◆ Exercise aim
What is needed is the run of lines from the one with "damit ein doppeltes Sp" through the close of the data, set down exactly.

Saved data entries
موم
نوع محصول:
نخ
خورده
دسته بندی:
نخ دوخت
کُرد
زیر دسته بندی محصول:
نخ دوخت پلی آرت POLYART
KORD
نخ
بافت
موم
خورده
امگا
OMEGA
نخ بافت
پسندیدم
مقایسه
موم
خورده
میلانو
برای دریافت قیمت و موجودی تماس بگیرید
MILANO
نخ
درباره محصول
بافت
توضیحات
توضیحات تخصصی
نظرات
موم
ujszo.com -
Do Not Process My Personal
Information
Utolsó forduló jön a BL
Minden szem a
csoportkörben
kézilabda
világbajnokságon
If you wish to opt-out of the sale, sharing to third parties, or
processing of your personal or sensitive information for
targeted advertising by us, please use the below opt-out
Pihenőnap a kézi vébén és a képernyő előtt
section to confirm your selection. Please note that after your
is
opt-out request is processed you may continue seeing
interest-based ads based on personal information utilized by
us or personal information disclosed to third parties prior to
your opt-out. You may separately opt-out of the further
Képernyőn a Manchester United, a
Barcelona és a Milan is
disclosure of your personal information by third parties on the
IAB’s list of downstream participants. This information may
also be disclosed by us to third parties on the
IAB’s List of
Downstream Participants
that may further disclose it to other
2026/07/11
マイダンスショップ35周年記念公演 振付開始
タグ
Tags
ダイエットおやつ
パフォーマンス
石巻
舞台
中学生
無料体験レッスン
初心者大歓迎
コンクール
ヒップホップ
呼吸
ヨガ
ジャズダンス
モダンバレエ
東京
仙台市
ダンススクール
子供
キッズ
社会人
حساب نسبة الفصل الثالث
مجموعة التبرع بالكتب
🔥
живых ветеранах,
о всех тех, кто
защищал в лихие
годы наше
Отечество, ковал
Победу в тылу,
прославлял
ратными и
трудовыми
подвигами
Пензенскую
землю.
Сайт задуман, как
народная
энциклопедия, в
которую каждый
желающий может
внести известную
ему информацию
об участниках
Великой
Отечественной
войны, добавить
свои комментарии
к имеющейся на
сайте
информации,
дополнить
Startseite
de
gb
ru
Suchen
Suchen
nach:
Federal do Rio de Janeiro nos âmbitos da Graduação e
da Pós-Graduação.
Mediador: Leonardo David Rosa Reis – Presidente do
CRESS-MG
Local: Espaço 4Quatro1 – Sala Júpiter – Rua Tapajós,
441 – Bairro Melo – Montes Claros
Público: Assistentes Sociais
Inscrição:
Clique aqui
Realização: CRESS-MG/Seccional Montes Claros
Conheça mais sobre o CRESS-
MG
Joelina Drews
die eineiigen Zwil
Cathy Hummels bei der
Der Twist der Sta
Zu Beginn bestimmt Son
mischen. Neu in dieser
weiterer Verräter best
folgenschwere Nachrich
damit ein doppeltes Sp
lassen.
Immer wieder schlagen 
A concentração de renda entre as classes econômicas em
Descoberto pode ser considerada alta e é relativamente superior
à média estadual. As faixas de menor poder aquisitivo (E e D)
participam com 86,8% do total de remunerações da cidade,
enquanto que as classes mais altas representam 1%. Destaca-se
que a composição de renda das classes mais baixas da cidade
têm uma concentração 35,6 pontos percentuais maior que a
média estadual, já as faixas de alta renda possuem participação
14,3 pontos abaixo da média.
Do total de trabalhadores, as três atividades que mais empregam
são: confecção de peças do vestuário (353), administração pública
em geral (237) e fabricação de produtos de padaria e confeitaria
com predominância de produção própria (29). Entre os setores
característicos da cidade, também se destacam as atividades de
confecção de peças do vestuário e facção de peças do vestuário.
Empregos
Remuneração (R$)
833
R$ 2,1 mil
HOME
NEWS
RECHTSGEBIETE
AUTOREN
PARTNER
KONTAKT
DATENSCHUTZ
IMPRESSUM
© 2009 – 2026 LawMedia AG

◆ Exercise answer
damit ein doppeltes Sp
lassen.
Immer wieder schlagen 
A concentração de renda entre as classes econômicas em
Descoberto pode ser considerada alta e é relativamente superior
à média estadual. As faixas de menor poder aquisitivo (E e D)
participam com 86,8% do total de remunerações da cidade,
enquanto que as classes mais altas representam 1%. Destaca-se
que a composição de renda das classes mais baixas da cidade
têm uma concentração 35,6 pontos percentuais maior que a
média estadual, já as faixas de alta renda possuem participação
14,3 pontos abaixo da média.
Do total de trabalhadores, as três atividades que mais empregam
são: confecção de peças do vestuário (353), administração pública
em geral (237) e fabricação de produtos de padaria e confeitaria
com predominância de produção própria (29). Entre os setores
característicos da cidade, também se destacam as atividades de
confecção de peças do vestuário e facção de peças do vestuário.
Empregos
Remuneração (R$)
833
R$ 2,1 mil
HOME
NEWS
RECHTSGEBIETE
AUTOREN
PARTNER
KONTAKT
DATENSCHUTZ
IMPRESSUM
© 2009 – 2026 LawMedia AG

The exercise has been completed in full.